Three-dimensional ultrasound (3DUS) diagnosis correlates well with two-dimensional ultrasound (2DUS) with regard to most gallbladder problems and could be sufficient as a stand-alone technique.
(EUS) Endoscopic ultrasonography
Endoscopic ultrasonography (EUS) was considered the most sensitive diagnostic modality for gallbladder polypoid lesions. However, the diagnostic accuracies of high-resolution ultrasound EUS for the differential diagnosis of gallbladder polypoid lesions are very high. In view of patient comfort is considered that Endoscopic ultrasonography EUS is likely to become an important diagnostic modality for the differential diagnosis and staging of gallbladder polypoid lesions and early gallbladder cancer.
Clinical series, indications for surgery, and recommended follow-up.
Any gallbladder polyp that is felt to be symptomatic should be removed. In patients at risk for malignancy, a polyp of 6 mm or greater should likely be resected. Patients without risk factors are good candidates for EUS for further evaluation. Those polyps that are considered high risk by EUS criteria should be considered for resection.
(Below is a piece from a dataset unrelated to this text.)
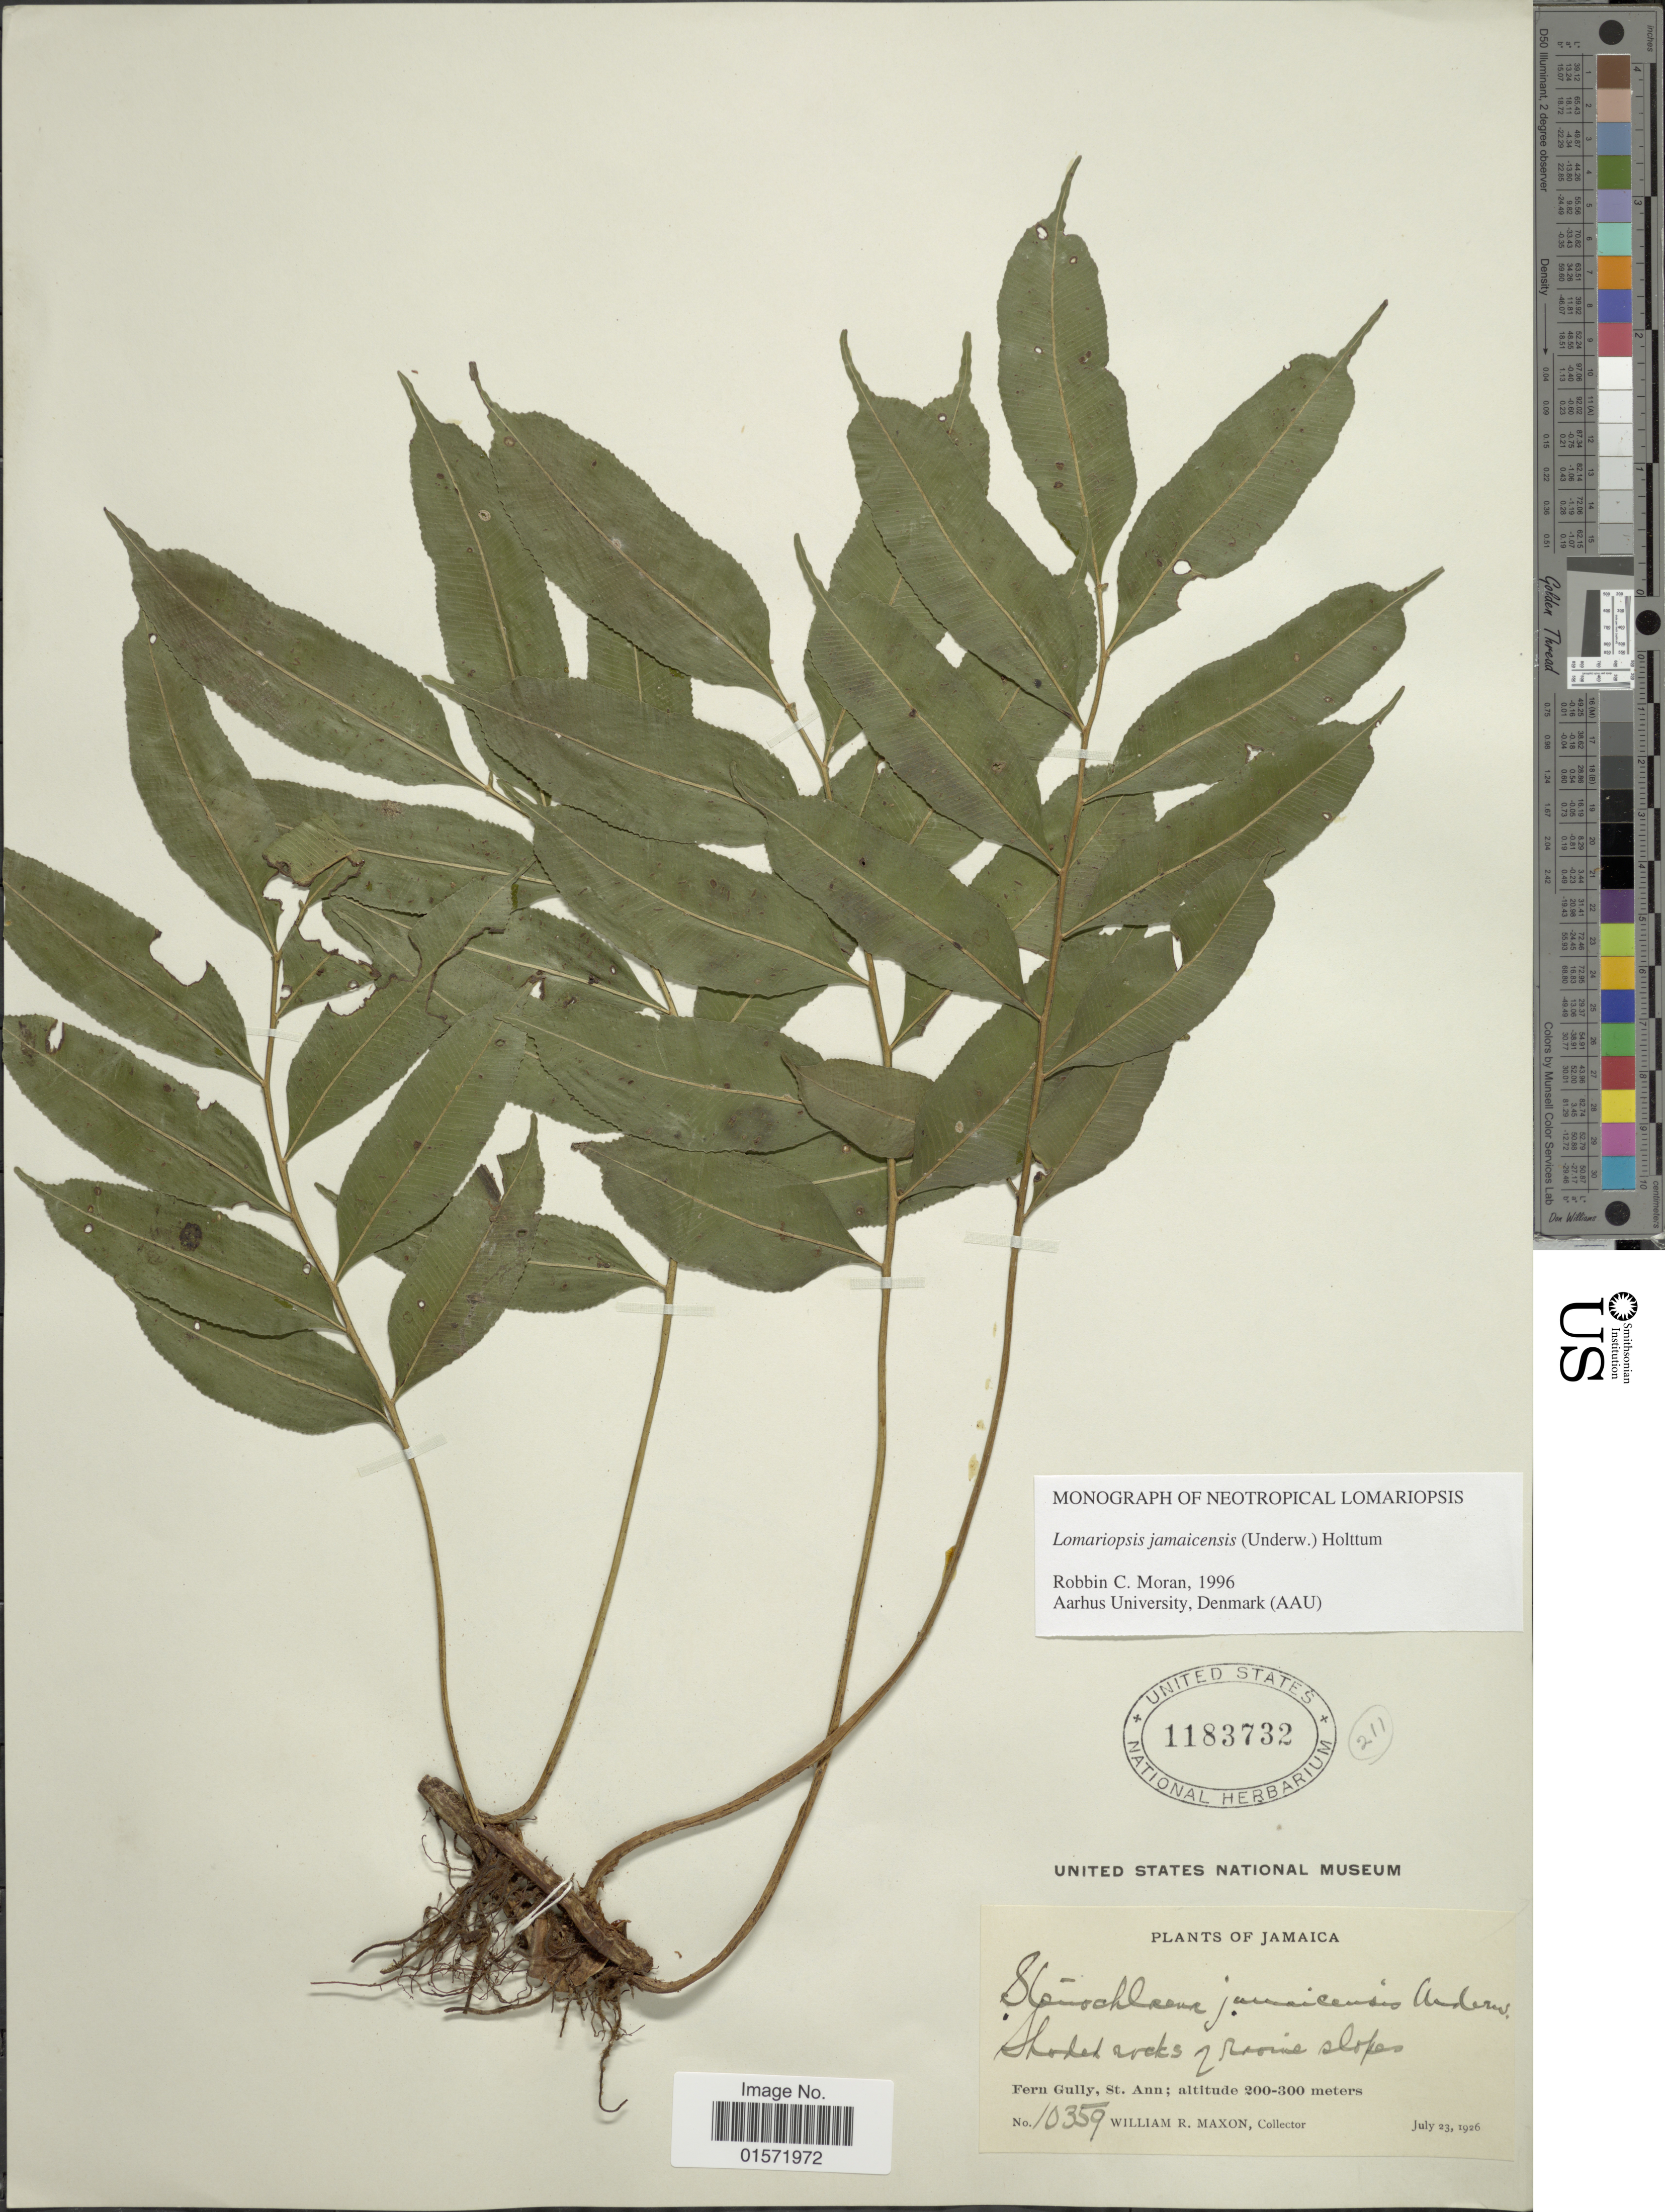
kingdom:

The cholecystectomy should only be undertaken in cases where there are clinical signs of gallbladder polyps, polyps with diameters greater than 10 mm, fast-growing polyps, sessile polyps or wide-based polyps, polyps with long pedicles, patient aged over 50, concurrent gallstones, polyps of the gallbladder in fundibulum or abnormal gallbladder wall ultrasound.
The surgery of choice is laparoscopic cholecystectomy. A gallbladder polyp greater than 18 mm in size has a high likelihood of being an advanced cancer; it should be removed with open cholecystectomy, partial liver resection, and possible lymph node dissection. Gallbladder polyps that are not resected should be followed-up with serial ultrasound examinations. Clear guidelines on a screening interval are so far not available, even though a screening interval of every 6–12 months has been documented.
In patients with age ≥60 years, sessile polyp morphology, and polyp size ≥10 mm, a generous approach to EUS for closer characterization should be the normal. In all cases where there are indications of malignancy, a cholecystectomy should be recommended. If there are no signs of malignancy, a follow-up with the same modality is done after 6 months. If by 6 months there is no changes in size, contour, or vascualrity, the follow-up should be individualized – most often a follow-up after another 12 months could be recommended.
For polyps 6–9 mm in diameter without signs of malignancy, a new US is recommended after 6 months. If the does not show any significant changes a new US is recommended after another 12 months and if no changes is found than no further imaging studies are made. Gallbladder polyps smaller than 6 mm are not followed up, if there are no indications of malignancy.